> _Work task_
An unchanged copy of each entry below is needed; keep the pictures out of it.

> _Photos with calibration data_

# # #

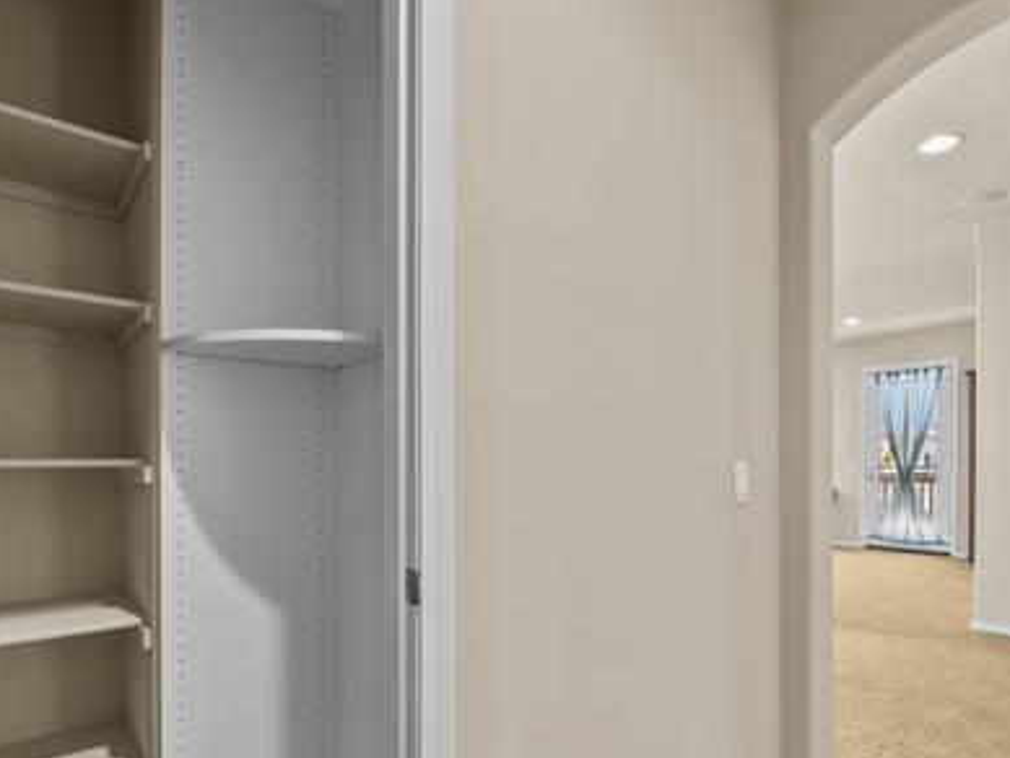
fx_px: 555
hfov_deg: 84.6
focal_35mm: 19
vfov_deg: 67.8
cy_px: 466
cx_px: 530
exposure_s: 1.6
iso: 250
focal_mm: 12
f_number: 9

# # #

> _Task answer_
fx_px: 555
hfov_deg: 84.6
focal_35mm: 19
vfov_deg: 67.8
cy_px: 466
cx_px: 530
exposure_s: 1.6
iso: 250
focal_mm: 12
f_number: 9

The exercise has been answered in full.